Oczywiście o goleniu nóg, malowaniu paznokci u stóp i wielu innych mogłam już tylko pomarzyć. Z Anią to była wczesna wiosna, więc dało się to jakoś przecierpieć, ale Agator to środek lata.. Na szczęście mam dwie baaaardzo kochane siostry, które dbały o to, żebym nie wyglądała jak goryl :)


33 tydzień ciąży

Opuchlizna

Z Anią jakoś kompletnie tego nie zauważyłam.. może dlatego, że głównie było zimno.. Jakoś pod koniec ciąży ściągnęłam pierścionek i obrączkę. Teraz już od końca 6 miesiąca czułam się jak balon. Biżuterię ledwo udało mi się ściągnąć, choć byłam już bliska odrąbania sobie palca. W buty, z którymi zawsze miałam kłopot, bo mam szczupłą nogę i zawsze były za luźne, przestałam się mieścić. Kostek w ogóle nie było widać, a w sandałach wyglądałam jak baleronik owinięty sznurkiem :) Pod koniec, czyli jakoś po 37 tygodniu ciąży, codziennie rano myślałam, że nie otworzę już oczu, a nawet jeśli to jutro na pewno nic już nie zobaczę, bo szparki na źrenice były już mega mega malutkie. Wyglądałam trochę jak bokser po walce, tyle że bez kolorków. Niestety pierścionka i obrączki do dziś nie mogę założyć, a w jesienne buty wciskam się z trudem.. mam nadzieję, że niedługo to minie. Nie mogła mi pupa spuchnąć? Wtedy bym się pogodziła z takim stanem rzeczy :D

Bezsenność

Teraz było chyba gorzej.

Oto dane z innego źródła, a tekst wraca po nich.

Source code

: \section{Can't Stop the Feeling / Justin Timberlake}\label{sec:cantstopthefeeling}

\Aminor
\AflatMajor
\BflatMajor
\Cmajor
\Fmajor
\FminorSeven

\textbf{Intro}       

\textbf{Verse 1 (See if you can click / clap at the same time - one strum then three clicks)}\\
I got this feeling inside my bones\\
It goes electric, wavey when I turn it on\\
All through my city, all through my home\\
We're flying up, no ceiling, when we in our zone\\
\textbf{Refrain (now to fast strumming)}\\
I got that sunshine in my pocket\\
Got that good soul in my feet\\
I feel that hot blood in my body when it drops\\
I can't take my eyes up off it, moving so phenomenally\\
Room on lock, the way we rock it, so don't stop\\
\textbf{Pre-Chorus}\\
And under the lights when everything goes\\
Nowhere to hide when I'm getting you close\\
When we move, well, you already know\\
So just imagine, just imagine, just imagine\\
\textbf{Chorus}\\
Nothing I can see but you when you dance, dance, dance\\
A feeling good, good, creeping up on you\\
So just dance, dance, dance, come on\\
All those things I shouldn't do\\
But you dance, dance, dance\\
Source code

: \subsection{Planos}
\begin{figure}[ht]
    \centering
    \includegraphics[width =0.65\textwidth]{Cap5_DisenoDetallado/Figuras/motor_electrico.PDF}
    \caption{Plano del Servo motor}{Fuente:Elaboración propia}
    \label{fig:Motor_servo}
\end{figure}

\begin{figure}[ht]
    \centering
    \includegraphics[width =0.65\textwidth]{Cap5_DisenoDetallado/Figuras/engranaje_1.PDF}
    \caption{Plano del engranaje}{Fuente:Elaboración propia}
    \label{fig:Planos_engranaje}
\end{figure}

Nie dość, że Ania budzi się jeszcze w nocy co najmniej raz, to nawet jak zdarzyło jej się przespać bez pobudki do rana, to ja i tak musiałam wstawać na siku pierdyliard razy. W dodatku przeszkadzał mi ból bioder, którego w ogóle nie pamiętam z czasów ciąży z Anią. Już pod sam koniec byłam tak zmęczona, że jedyne o czym marzyłam to poród i pobyt w szpitalu, żeby przespać choć jedną noc, co oczywiście się nie udało :P a teraz znów to samo, czyli karmienie dwa razy w nocy po godzinie.. Po co mi to było?

40 tydzień ciąży


Tak więc potwierdzam, każda ciąża jest inna. Raz lepsza, raz gorsza ale zawsze (całe dwa razy :P) towarzyszyło mi przeświadczenie, że warto. Tym razem było nawet łatwiej znieść wszystkie te niedogodności, bo wiedziałam już jak bardzo można kochać swoje dziecko, że jestem w stanie znieść dla niego wszystko.